Na época de sua gravação, o grupo atravessava um momento de transição. O baixista Nick Oliveri havia deixado a formação, dando lugar a Scott Reeder, músico de técnica refinada e abordagem mais atmosférica. Ao mesmo tempo, o baterista Brant Bjork participava de seu último álbum com a banda, enquanto Josh Homme começava a desenvolver ideias que mais tarde seriam fundamentais em sua trajetória posterior. Sob a produção de Chris Goss, espécie de mentor da cena do deserto da Califórnia, o Kyuss alcançou aqui o ponto máximo de sua criatividade.

Um dos aspectos mais curiosos de Welcome to Sky Valley está em sua apresentação original. O disco foi dividido em apenas três grandes faixas no CD, cada uma reunindo diversas músicas conectadas entre si. A proposta era incentivar uma audição contínua, sem interrupções, transformando o álbum em uma experiência única e imersiva.

A abertura com “Gardenia” deixa claro que o ouvinte está diante de algo especial. O riff pesado e hipnótico, sustentado pela bateria precisa de Bjork e pelo baixo encorpado de Reeder, cria uma atmosfera que parece traduzir musicalmente as estradas e paisagens áridas do deserto californiano. Em seguida, “Asteroid” e “Supa Scoopa and Mighty Scoop” ampliam essa sensação de movimento constante, combinando peso, groove e psicodelia.

O grande mérito do álbum está justamente em sua dinâmica. O Kyuss alterna momentos de impacto imediato com passagens contemplativas e experimentais. “100°” exibe uma das performances vocais mais intensas de John Garcia, enquanto “Demon Cleaner” se transformou em um dos maiores clássicos da banda graças ao seu riff irresistível e à sua estrutura envolvente.

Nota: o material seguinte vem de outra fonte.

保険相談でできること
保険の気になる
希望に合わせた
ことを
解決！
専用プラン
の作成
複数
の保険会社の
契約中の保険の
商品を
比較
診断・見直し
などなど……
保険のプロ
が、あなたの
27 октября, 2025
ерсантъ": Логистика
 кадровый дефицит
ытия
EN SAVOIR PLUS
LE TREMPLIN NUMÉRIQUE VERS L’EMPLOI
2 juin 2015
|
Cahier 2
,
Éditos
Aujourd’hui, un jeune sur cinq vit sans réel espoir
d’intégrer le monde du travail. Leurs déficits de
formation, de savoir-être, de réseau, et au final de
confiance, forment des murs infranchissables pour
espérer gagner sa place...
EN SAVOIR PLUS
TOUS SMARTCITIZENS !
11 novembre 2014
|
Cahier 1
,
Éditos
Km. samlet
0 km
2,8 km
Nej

No entanto, talvez o momento mais surpreendente do disco seja “Space Cadet”. Construída sobre violões e uma atmosfera melancólica, a faixa revela uma sensibilidade raramente associada ao peso característico do grupo. A canção funciona como um respiro em meio às guitarras saturadas e demonstra a amplitude musical que o Kyuss havia alcançado.

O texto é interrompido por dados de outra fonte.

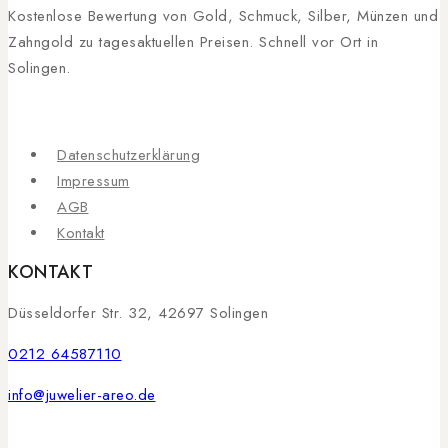
Kostenlose Bewertung von Gold, Schmuck, Silber, Münzen und
Zahngold zu tagesaktuellen Preisen. Schnell vor Ort in
Solingen.
Datenschutzerklärung
Impressum
AGB
Kontakt
KONTAKT
Düsseldorfer Str. 32, 42697 Solingen
0212 64587110
info@juwelier-areo.de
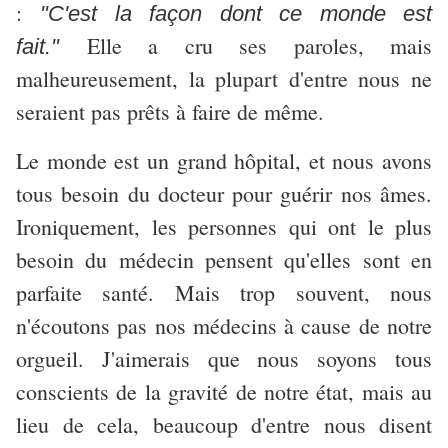
:
"C'est la façon dont ce monde est
Elle a cru ses paroles, mais
fait."
malheureusement, la plupart d'entre nous ne
seraient pas prêts à faire de même.
Le monde est un grand hôpital, et nous avons
tous besoin du docteur pour guérir nos âmes.
Ironiquement, les personnes qui ont le plus
besoin du médecin pensent qu'elles sont en
parfaite santé. Mais trop souvent, nous
n'écoutons pas nos médecins à cause de notre
orgueil. J'aimerais que nous soyons tous
conscients de la gravité de notre état, mais au
lieu de cela, beaucoup d'entre nous disent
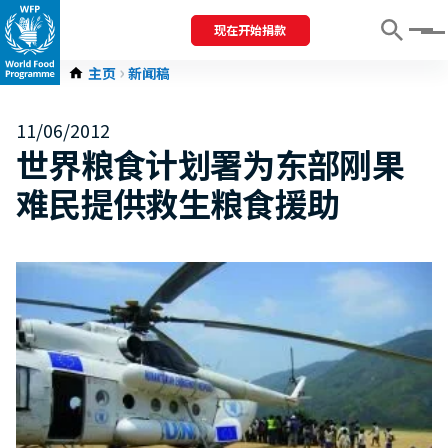
现在开始捐款
Menu
主页
新闻稿
11/06/2012
世界粮食计划署为东部刚果
难民提供救生粮食援助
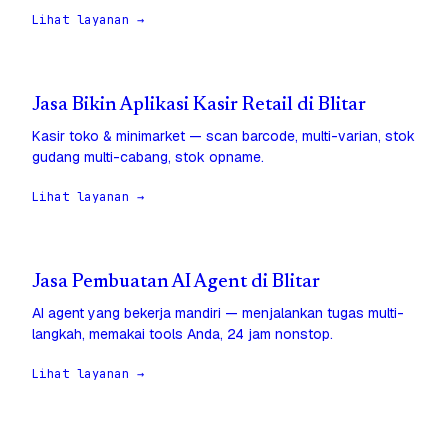
Lihat layanan →
Jasa Bikin Aplikasi Kasir Retail di Blitar
Kasir toko & minimarket — scan barcode, multi-varian, stok
gudang multi-cabang, stok opname.
Lihat layanan →
Jasa Pembuatan AI Agent di Blitar
AI agent yang bekerja mandiri — menjalankan tugas multi-
langkah, memakai tools Anda, 24 jam nonstop.
Lihat layanan →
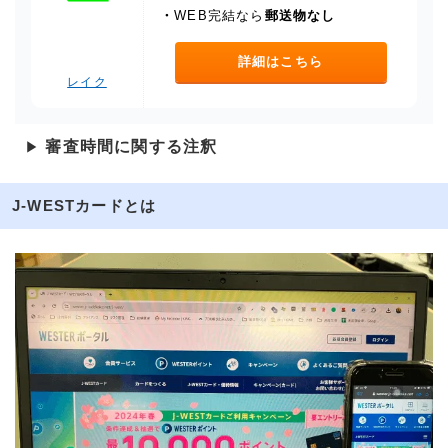
・
WEB完結なら
郵送物なし
詳細はこちら
レイク
審査時間に関する注釈
▶
J-WESTカードとは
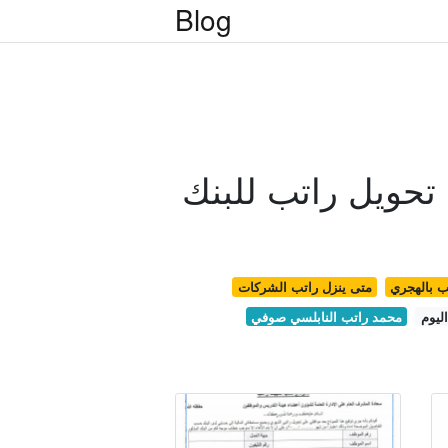
Blog
حويل راتب للبنك
ب بالهجري
متى ينزل راتب الشركات
ليوم
محمد راتب النابلسي صوفي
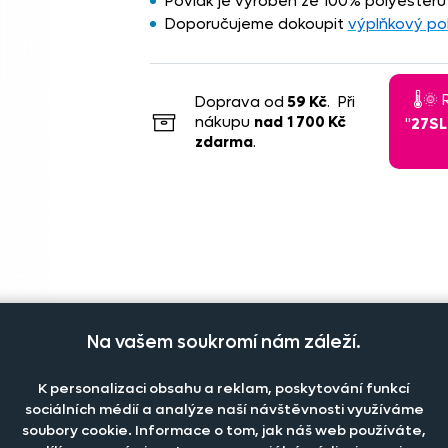
Povlak je vyroben ze 100% polyesteru
Doporučujeme dokoupit
výplňkový po
🌡️
Doprava od
59 Kč
. Při
nákupu
nad
1 700 Kč
"
27S
zdarma
.
Na vašem soukromí nám záleží.
K personalizaci obsahu a reklam, poskytování funkcí
sociálních médií a analýze naší návštěvnosti využíváme
soubory cookie. Informace o tom, jak náš web používáte,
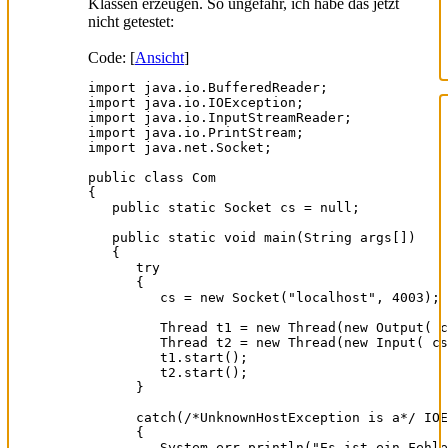
Klassen erzeugen. So ungefähr, ich habe das jetzt
nicht getestet:
Code: [
Ansicht
]
import java.io.BufferedReader;

import java.io.IOException;

import java.io.InputStreamReader;

import java.io.PrintStream;

import java.net.Socket;

public class Com

{

   public static Socket cs = null;

   public static void main(String args[])

   {

      try

      {

         cs = new Socket("localhost", 4003); 

         Thread t1 = new Thread(new Output( c
         Thread t2 = new Thread(new Input( cs
         t1.start();

         t2.start();

      }

      catch(/*UnknownHostException is a*/ IOE
      {

         System.err.println("Es ist ein Fehle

Na reta final, “Odyssey”, “Conan Troutman”, “N.O.” e a extensa “Whitewater” conduzem o álbum para territórios cada vez mais atmosféricos. O encerramento possui um caráter quase cinematográfico, deixando no ar uma sensação de viagem concluída após pouco mais de cinquenta minutos de imersão sonora.

A produção de Chris Goss merece destaque especial. Em vez de buscar uma sonoridade limpa ou excessivamente polida, o produtor valoriza as frequências graves, a textura dos amplificadores e a sensação de espaço, elementos que se tornaram marcas registradas do stoner rock. O resultado é um álbum pesado, mas ao mesmo tempo orgânico e envolvente.

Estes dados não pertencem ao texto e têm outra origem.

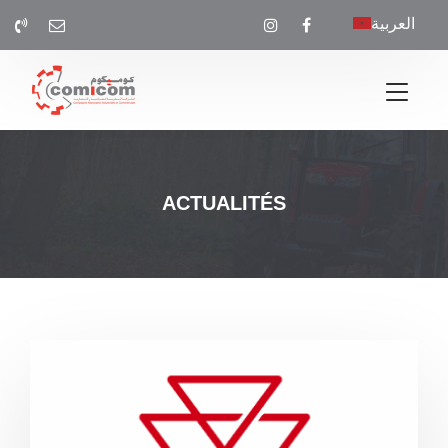
العربية
ACTUALITÉS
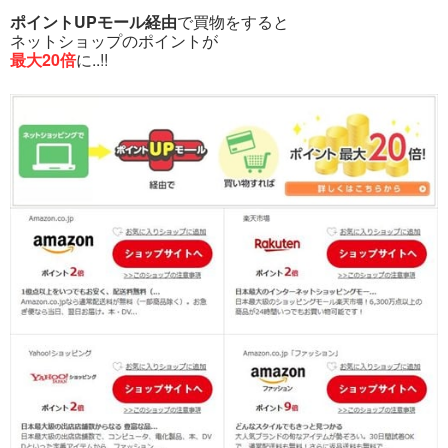
ポイントUPモール経由
で買物をすると
ネットショップのポイントが
最大20倍
に..!!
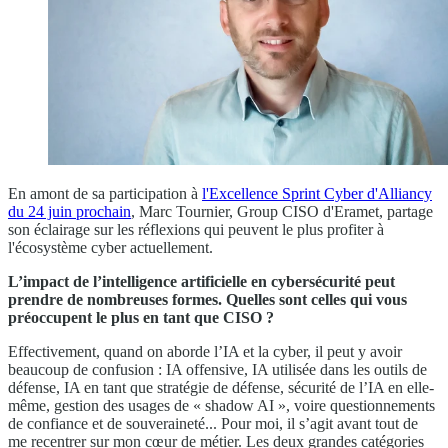
En amont de sa participation à
l'Excellence Sprint Cyber d'Alliancy
du 24 juin prochain
, Marc Tournier, Group CISO d'Eramet, partage
son éclairage sur les réflexions qui peuvent le plus profiter à
l'écosystème cyber actuellement.
L’impact de l’intelligence artificielle en cybersécurité peut
prendre de nombreuses formes. Quelles sont celles qui vous
préoccupent le plus en tant que CISO ?
Effectivement, quand on aborde l’IA et la cyber, il peut y avoir
beaucoup de confusion : IA offensive, IA utilisée dans les outils de
défense, IA en tant que stratégie de défense, sécurité de l’IA en elle-
même, gestion des usages de « shadow AI », voire questionnements
de confiance et de souveraineté... Pour moi, il s’agit avant tout de
me recentrer sur mon cœur de métier. Les deux grandes catégories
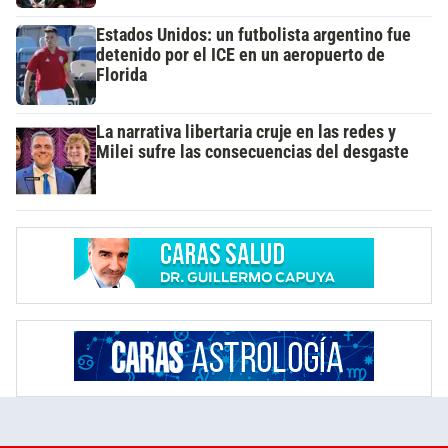
Estados Unidos: un futbolista argentino fue
detenido por el ICE en un aeropuerto de
Florida
La narrativa libertaria cruje en las redes y
Milei sufre las consecuencias del desgaste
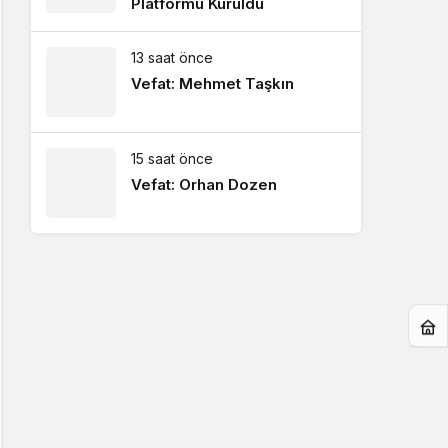
Platformu Kuruldu
13 saat önce
Vefat: Mehmet Taşkın
15 saat önce
Vefat: Orhan Dozen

Mais de três décadas após seu lançamento, Welcome to Sky Valley permanece atual. Sua influência pode ser percebida em inúmeras bandas que surgiram posteriormente, além de antecipar diversos elementos que Josh Homme desenvolveria em sua carreira futura no Queens of the Stone Age. Poucos discos conseguem capturar de maneira tão convincente uma paisagem, uma cultura e uma identidade musical.

Welcome to Sky Valley não é apenas o melhor álbum do Kyuss. É um dos grandes discos de rock pesado dos anos 1990 e uma obra fundamental para compreender a evolução do metal e do hard rock nas últimas décadas.

O álbum era inédito em CD no Brasil e ganhou a sua primeira edição no formato este ano, em lançamento da Warner/Wikimetal.